Add water to a clean stainless steel bowl, pour in be 2 and whisk as you go till all lumps are gone. It doesn't really matter - over fermentation time the yeast will find it and eat what they can.


----------



## Kevman (26/6/10)

That happened the first time I used BE2. It didn't seem to affect the beer and there wasn't any lumps in the trub.

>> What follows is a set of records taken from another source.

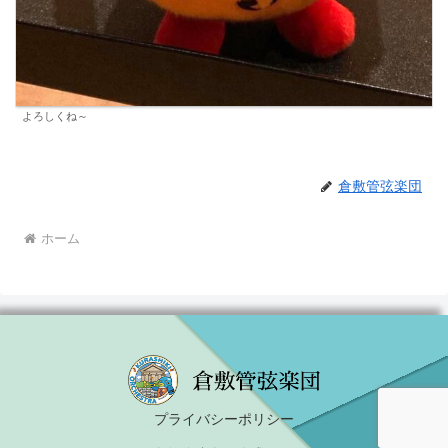
よろしくね～
倉敷管弦楽団
ホーム
プライバシーポリシー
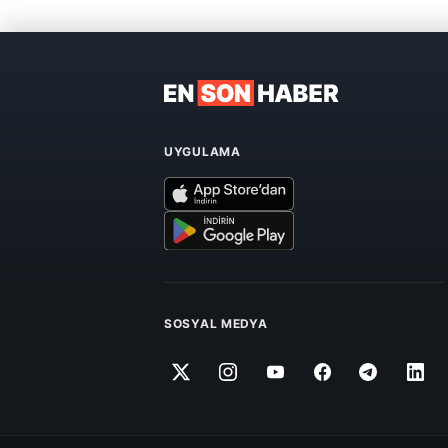
UYGULAMA
SOSYAL MEDYA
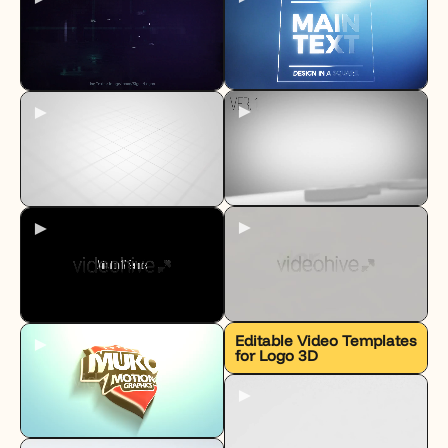
►
►
►
►
►
Editable Video Templates
for Logo 3D
►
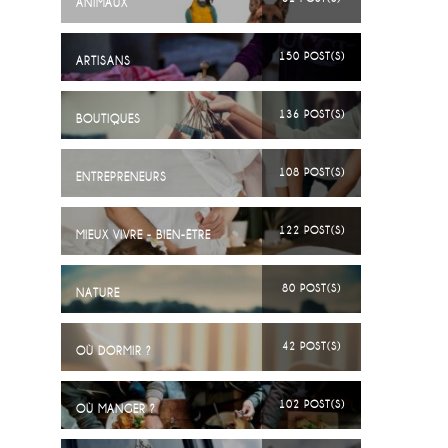
ANIMAUX
150 POST(S)
ARTISANS
136 POST(S)
BOUTIQUES
108 POST(S)
ENTREPRENEURS
122 POST(S)
MIEUX VIVRE - BIEN-ÊTRE
80 POST(S)
NATURE
42 POST(S)
OÙ DORMIR ?
102 POST(S)
OÙ MANGER ?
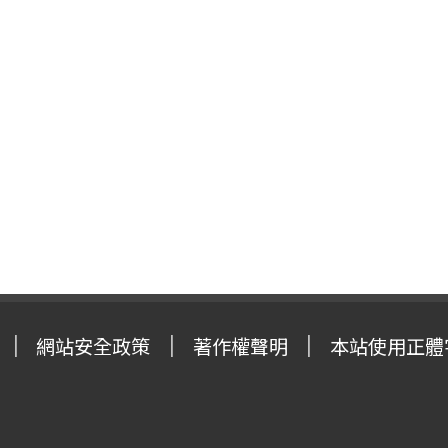
網站安全政策
著作權聲明
本站使用正體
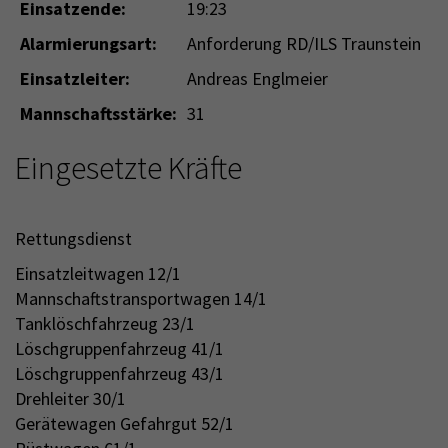
Einsatzende:
19:23
Alarmierungsart:
Anforderung RD/ILS Traunstein
Einsatzleiter:
Andreas Englmeier
Mannschaftsstärke:
31
Eingesetzte Kräfte
Rettungsdienst
Einsatzleitwagen 12/1
Mannschaftstransportwagen 14/1
Tanklöschfahrzeug 23/1
Löschgruppenfahrzeug 41/1
Löschgruppenfahrzeug 43/1
Drehleiter 30/1
Gerätewagen Gefahrgut 52/1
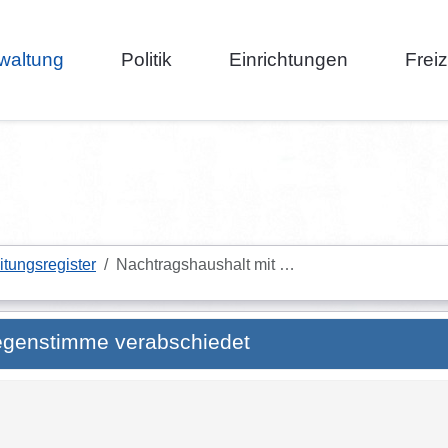
waltung
Politik
Einrichtungen
Frei
itungsregister
Nachtragshaushalt mit …
Gegenstimme verabschiedet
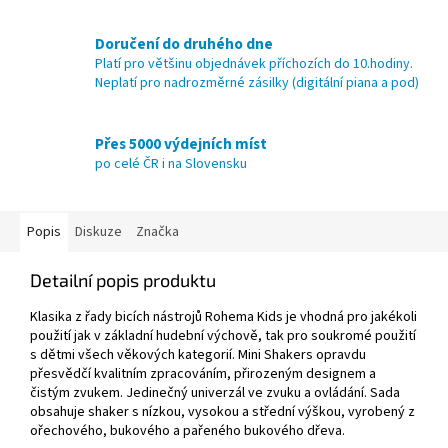
Doručení do druhého dne
Platí pro většinu objednávek příchozích do 10.hodiny.
Neplatí pro nadrozměrné zásilky (digitální piana a pod)
Přes 5000 výdejních míst
po celé ČR i na Slovensku
Popis
Diskuze
Značka
Detailní popis produktu
Klasika z řady bicích nástrojů Rohema Kids je vhodná pro jakékoli
použití jak v základní hudební výchově, tak pro soukromé použití
s ​​dětmi všech věkových kategorií. Mini Shakers opravdu
přesvědčí kvalitním zpracováním, přirozeným designem a
čistým zvukem. Jedinečný univerzál ve zvuku a ovládání. Sada
obsahuje shaker s nízkou, vysokou a střední výškou, vyrobený z
ořechového, bukového a pařeného bukového dřeva.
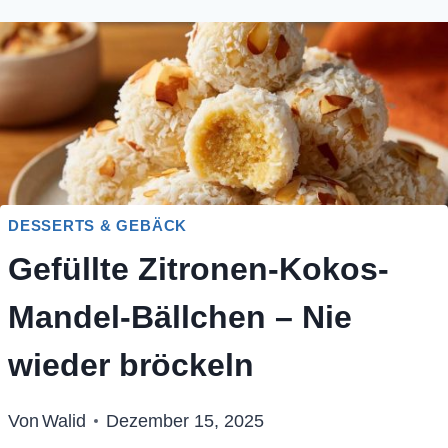
DESSERTS & GEBÄCK
Gefüllte Zitronen-Kokos-
Mandel-Bällchen – Nie
wieder bröckeln
Von
Walid
Dezember 15, 2025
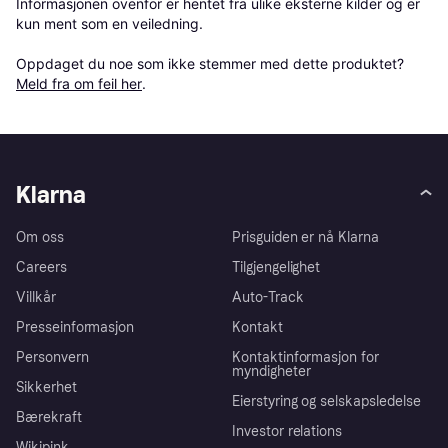
Informasjonen ovenfor er hentet fra ulike eksterne kilder og er 
kun ment som en veiledning.

Oppdaget du noe som ikke stemmer med dette produktet? 
Meld fra om feil her
.
Klarna
Om oss
Prisguiden er nå Klarna
Careers
Tilgjengelighet
Villkår
Auto-Track
Presseinformasjon
Kontakt
Personvern
Kontaktinformasjon for
myndigheter
Sikkerhet
Eierstyring og selskapsledelse
Bærekraft
Investor relations
Wikipink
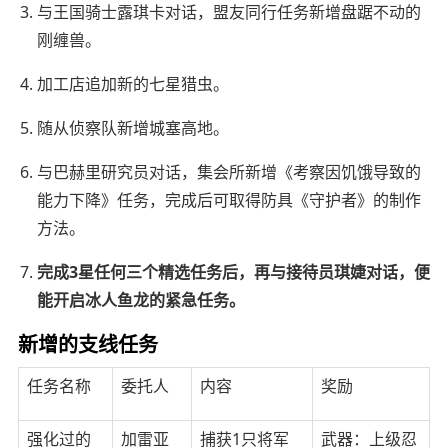
与王国骑士露琪卡对话，盟友同行任务新增盘踞不动的
刚缠兽。
加工店追加新的七星猎虫。
随从侦察队新增城塞高地。
与巴赫里研究员对话，集会所新增《考察因饥饿导致的
能力下降》任务，完成后可取得防具《守护者》的制作
方法。
完成3星任何三个精选任务后，再与接待员琪婕对话，便
能开启冰人鱼龙的紧急任务。
新增的支线任务
任务名称
委托人
内容
奖励
强化过的
加雷亚
捕获1只将军
武器：上级忍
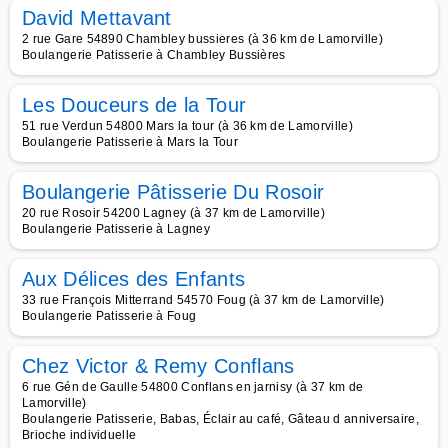
David Mettavant
2 rue Gare 54890 Chambley bussieres (à 36 km de Lamorville)
Boulangerie Patisserie à Chambley Bussières
Les Douceurs de la Tour
51 rue Verdun 54800 Mars la tour (à 36 km de Lamorville)
Boulangerie Patisserie à Mars la Tour
Boulangerie Pâtisserie Du Rosoir
20 rue Rosoir 54200 Lagney (à 37 km de Lamorville)
Boulangerie Patisserie à Lagney
Aux Délices des Enfants
33 rue François Mitterrand 54570 Foug (à 37 km de Lamorville)
Boulangerie Patisserie à Foug
Chez Victor & Remy Conflans
6 rue Gén de Gaulle 54800 Conflans en jarnisy (à 37 km de
Lamorville)
Boulangerie Patisserie, Babas, Éclair au café, Gâteau d anniversaire,
Brioche individuelle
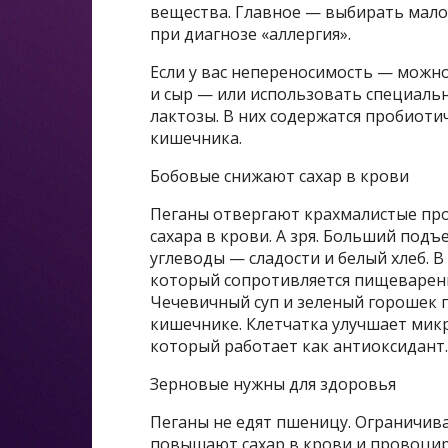
вещества. Главное — выбирать мало
при диагнозе «аллергия».
Если у вас непереносимость — можн
и сыр — или использовать специаль
лактозы. В них содержатся пробиоти
кишечника.
Бобовые снижают сахар в крови
Пеганы отвергают крахмалистые пр
сахара в крови. А зря. Больший по
углеводы — сладости и белый хлеб. В
который сопротивляется пищеварен
Чечевичный суп и зеленый горошек 
кишечнике. Клетчатка улучшает мик
который работает как антиоксидант
Зерновые нужны для здоровья
Пеганы не едят пшеницу. Ограничива
повышают сахар в крови и провоци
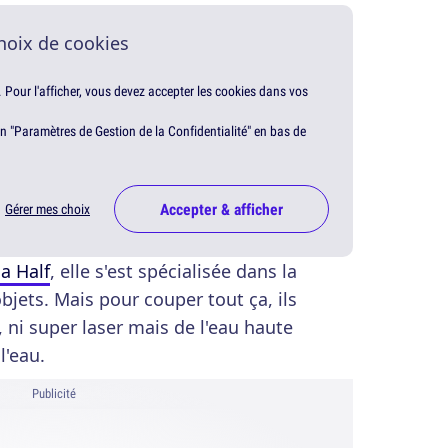
hoix de cookies
. Pour l'afficher, vous devez accepter les cookies dans vos
en "Paramètres de Gestion de la Confidentialité" en bas de
Accepter & afficher
Gérer mes choix
 a Half
, elle s'est spécialisée dans la
bjets. Mais pour couper tout ça, ils
u, ni super laser mais de l'eau haute
l'eau.
Publicité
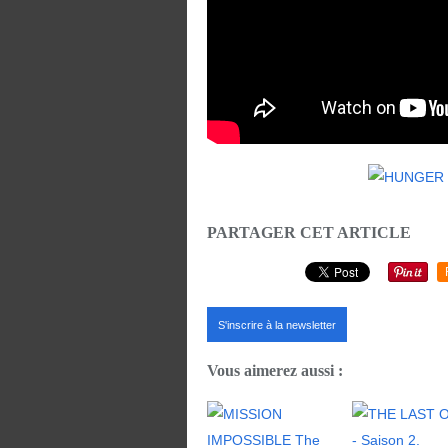
PARTAGER CET ARTICLE
S'inscrire à la newsletter
Vous aimerez aussi :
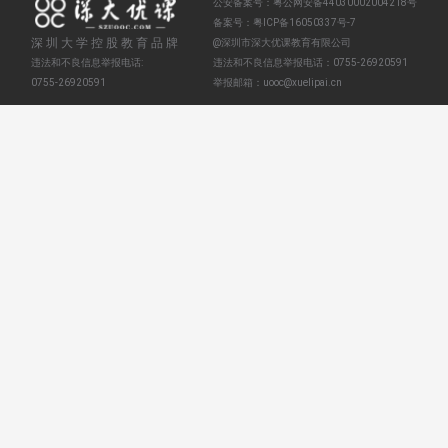
公安备案号：
粤公网安备44030002004218号
备案号：
粤ICP备16050337号-7
深圳大学控股教育品牌
@深圳市深大优课教育有限公司
违法和不良信息举报电话:
违法和不良信息举报电话：
0755-26920591
0755-26920591
举报邮箱：
uooc@xuelipai.cn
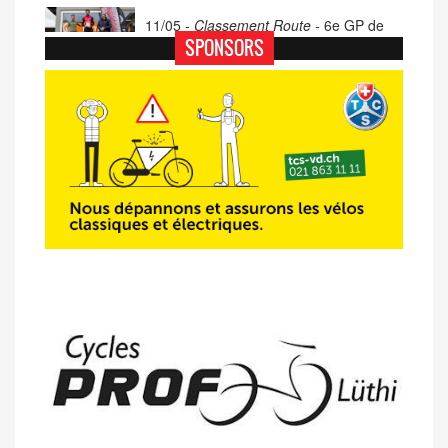
11/05 -
Classement Route -
6e GP de
Porsel (TdC #4)
SPONSORS
07/05 -
Classement Route -
Blonay-Les
Pléiades (GdR #3)
23/04 -
Classement Route -
4e Pringy -
Moléson (TdC #3)
14/04 -
Photos -
Les photos du 5e GP
de Semsales
14/04 -
Classement Route -
5e GP de
Semsales (TdC #2)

Now if I'm using it I put it in the fermenter first and then a litre of boiling water. Give the fermenter a swirl for 15 - 20 seconds and it should be pretty much disolved. Then just proceed as normal.


----------



## govorko1974 (27/6/10)

Thanks for the answers guys, shall see how it turns out, looks like i'll be swirling the fermenter next time or mixing it in a bowl before adding. should of done a bit more research on here before i used it and i wouldn't of had the problem.


----------



## Clownfish (30/6/10)

My experience is that this happens when you add too much to the water too quickly. Put the water in first, then add dextrose/malt etc in small batches as you stir. Then add the can.


----------



## bradsbrew (30/6/10)

When I used to use Dry Malt Extract I found that adding the DME to *cold water *it no longer clumped. I would then add the can and rinse the can with boiling water a couple of times...........no lumps.

Cheers


----------



## govorko1974 (19/7/10)

Gidday all,


have just tried the lumpy brew...been in bottle 2 weeks and compared to my first brew(Morgans Oz Lager) at 2 weeks is a hell of alot nicer, am really looking foward to trying it again in a couple of weeks time as the oz lager is at least drinkable now..am going to put down another cpa but this time i might try and add some hops, was wondering what the best one would be, am hooked with the brew bug after only 2 brews....
cheers all 
matt


----------



## mccuaigm (19/7/10)

bradsbrew said:


> When I used to use Dry Malt Extract I found that adding the DME to *cold water *it no longer clumped. I would then add the can and rinse the can with boiling water a couple of times...........no lumps.
> 
> Cheers



As Brad says, I found exactly the same. Cold water, no clumpies :icon_cheers:


----------